Une liste exhaustive nous demande de nous référer aux archives officielles de la deuxième moitié du XXe siècle, et au registre de ce commissariat qui cite toutes les personnes qui sont passées par ce lieu, ce qui nous a été impossible. Même les archives du CNDH qui pourraient nous éclairer ne sont pas encore accessibles. Donc, je la considère comme une liste incomplète. Pour l’établir, nous nous sommes surtout référés aux récits sous forme de «littérature carcérale», à la presse de l’époque, et aux récits oraux. Si les deux premiers sont fiables, le dernier ne l’est pas tout à fait.

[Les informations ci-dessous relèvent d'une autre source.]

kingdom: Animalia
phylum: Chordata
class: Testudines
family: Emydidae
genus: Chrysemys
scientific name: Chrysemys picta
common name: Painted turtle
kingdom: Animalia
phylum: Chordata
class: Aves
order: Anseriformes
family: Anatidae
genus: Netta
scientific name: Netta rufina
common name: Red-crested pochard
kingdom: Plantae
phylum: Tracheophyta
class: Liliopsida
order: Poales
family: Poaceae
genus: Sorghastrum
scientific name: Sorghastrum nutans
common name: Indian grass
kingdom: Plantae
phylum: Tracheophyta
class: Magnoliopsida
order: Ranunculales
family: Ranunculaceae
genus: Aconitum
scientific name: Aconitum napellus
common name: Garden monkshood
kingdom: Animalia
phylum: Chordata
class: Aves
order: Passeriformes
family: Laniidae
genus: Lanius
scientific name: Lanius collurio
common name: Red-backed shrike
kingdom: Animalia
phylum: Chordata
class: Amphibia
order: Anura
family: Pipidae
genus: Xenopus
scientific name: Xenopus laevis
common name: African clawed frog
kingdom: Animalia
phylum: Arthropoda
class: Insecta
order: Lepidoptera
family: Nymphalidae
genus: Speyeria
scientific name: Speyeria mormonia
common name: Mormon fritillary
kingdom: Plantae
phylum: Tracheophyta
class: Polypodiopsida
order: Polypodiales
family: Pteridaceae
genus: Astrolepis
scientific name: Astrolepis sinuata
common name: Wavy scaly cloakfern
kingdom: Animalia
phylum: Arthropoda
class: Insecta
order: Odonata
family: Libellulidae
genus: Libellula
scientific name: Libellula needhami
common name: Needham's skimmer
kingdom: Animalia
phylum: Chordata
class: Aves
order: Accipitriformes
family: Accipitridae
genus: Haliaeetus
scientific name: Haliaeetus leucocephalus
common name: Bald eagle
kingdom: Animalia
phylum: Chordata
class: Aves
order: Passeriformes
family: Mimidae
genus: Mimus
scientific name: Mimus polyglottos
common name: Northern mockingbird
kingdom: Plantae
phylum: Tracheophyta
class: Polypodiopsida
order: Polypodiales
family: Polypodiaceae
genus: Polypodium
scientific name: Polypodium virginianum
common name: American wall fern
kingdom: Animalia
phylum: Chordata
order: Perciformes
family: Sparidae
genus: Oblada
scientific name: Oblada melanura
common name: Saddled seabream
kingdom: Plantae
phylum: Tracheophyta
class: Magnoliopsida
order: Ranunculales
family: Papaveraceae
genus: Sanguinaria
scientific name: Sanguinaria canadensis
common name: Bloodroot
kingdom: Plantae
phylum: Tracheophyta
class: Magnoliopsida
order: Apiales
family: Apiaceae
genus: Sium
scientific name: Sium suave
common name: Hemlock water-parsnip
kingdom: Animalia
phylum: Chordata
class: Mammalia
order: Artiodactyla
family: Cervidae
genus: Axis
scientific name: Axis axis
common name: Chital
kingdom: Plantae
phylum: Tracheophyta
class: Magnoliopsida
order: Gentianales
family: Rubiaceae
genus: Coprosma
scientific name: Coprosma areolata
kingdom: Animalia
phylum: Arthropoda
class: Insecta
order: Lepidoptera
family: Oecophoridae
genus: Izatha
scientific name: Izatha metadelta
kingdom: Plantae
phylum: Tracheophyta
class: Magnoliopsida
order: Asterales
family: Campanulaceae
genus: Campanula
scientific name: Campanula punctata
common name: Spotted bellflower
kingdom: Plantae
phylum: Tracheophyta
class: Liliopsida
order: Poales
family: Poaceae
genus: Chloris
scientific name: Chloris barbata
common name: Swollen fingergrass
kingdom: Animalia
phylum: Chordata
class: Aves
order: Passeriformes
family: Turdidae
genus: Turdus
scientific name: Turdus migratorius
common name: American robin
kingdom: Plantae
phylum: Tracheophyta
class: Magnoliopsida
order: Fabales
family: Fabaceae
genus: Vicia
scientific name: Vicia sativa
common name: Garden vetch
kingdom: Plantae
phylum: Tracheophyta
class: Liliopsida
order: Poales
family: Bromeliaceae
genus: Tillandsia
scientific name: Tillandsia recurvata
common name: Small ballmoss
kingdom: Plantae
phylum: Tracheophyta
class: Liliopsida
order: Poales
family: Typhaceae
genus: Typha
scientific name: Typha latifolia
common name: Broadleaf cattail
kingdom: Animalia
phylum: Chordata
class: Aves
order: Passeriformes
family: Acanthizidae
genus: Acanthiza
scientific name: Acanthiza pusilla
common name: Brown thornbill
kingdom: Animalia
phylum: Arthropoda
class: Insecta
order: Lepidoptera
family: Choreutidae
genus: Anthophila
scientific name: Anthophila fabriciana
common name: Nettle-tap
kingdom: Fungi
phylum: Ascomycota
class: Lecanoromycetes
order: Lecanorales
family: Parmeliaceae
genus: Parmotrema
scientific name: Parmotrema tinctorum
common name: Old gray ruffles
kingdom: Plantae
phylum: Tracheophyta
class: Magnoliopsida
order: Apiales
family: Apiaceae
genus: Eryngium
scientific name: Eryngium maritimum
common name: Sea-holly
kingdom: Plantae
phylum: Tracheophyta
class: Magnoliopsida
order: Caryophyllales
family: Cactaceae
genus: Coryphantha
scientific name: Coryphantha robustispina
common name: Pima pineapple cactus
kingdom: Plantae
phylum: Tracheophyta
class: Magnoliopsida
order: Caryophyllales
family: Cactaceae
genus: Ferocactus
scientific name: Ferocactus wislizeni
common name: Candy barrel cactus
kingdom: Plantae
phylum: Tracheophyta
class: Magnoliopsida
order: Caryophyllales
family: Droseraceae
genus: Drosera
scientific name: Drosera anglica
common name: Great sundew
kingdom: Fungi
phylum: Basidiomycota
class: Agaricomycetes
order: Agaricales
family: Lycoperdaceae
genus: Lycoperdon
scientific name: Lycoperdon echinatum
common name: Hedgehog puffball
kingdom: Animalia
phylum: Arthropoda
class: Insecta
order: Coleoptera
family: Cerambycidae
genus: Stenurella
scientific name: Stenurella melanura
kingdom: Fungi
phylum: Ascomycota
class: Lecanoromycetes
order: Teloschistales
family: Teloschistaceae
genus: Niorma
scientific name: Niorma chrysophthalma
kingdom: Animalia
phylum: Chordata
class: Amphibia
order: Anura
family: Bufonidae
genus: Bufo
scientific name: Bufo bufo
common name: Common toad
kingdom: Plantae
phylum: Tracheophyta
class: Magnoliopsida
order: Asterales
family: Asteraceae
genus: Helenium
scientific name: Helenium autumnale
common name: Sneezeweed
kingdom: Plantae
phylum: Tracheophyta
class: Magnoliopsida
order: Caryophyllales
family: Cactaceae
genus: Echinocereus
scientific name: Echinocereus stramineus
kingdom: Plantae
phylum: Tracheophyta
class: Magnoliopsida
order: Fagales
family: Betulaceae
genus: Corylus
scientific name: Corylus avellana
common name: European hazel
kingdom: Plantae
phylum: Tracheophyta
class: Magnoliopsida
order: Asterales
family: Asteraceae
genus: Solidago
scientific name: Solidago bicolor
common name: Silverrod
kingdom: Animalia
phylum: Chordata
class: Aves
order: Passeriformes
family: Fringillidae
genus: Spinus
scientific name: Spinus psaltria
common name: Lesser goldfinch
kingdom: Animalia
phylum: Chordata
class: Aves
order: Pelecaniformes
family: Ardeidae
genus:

Le côté subjectif y prédomine, et le souvenir de nombre de ces rescapés s’étiole avec l’âge qui avance et le temps qui passe. Une autre précision : la liste des «hôtes» de ce lieu ne comprend pas uniquement les noms des opposants politiques au régime du temps du Roi Hassan II, mais ceux aussi de personnes qui ont été arrêtées dans des affaires à caractère politique sans être des opposants : c’est le cas par exemple des frères Bouriquat, de la famille Oufkir et de personnes qui avaient des relations avec la Résistance palestinienne. Les noms de ceux arrêtés dans des affaires de commerce de cocaïne, d’infanticides, ou de falsification de billets d’argent n’ont pas été cités dans cette liste. Nous n’y avons pas cité non plus les noms de personnes dont le séjour dans ce commissariat était bref, pour certaines ne dépassant pas quelques heures, personnes qui n’avaient porté ni menottes aux poignets ni bandeau sur les yeux. Parmi ces derniers, nous citons le cas de deux jeunes du Hay, actifs dans une association culturelle, et qui ont été arrêtés suite à une soirée qu’ils avaient organisé au cinéma Saâda en 1977, en hommage à l’emblématique Boujmiî de Nass Al Ghiwane, décédé en 1974.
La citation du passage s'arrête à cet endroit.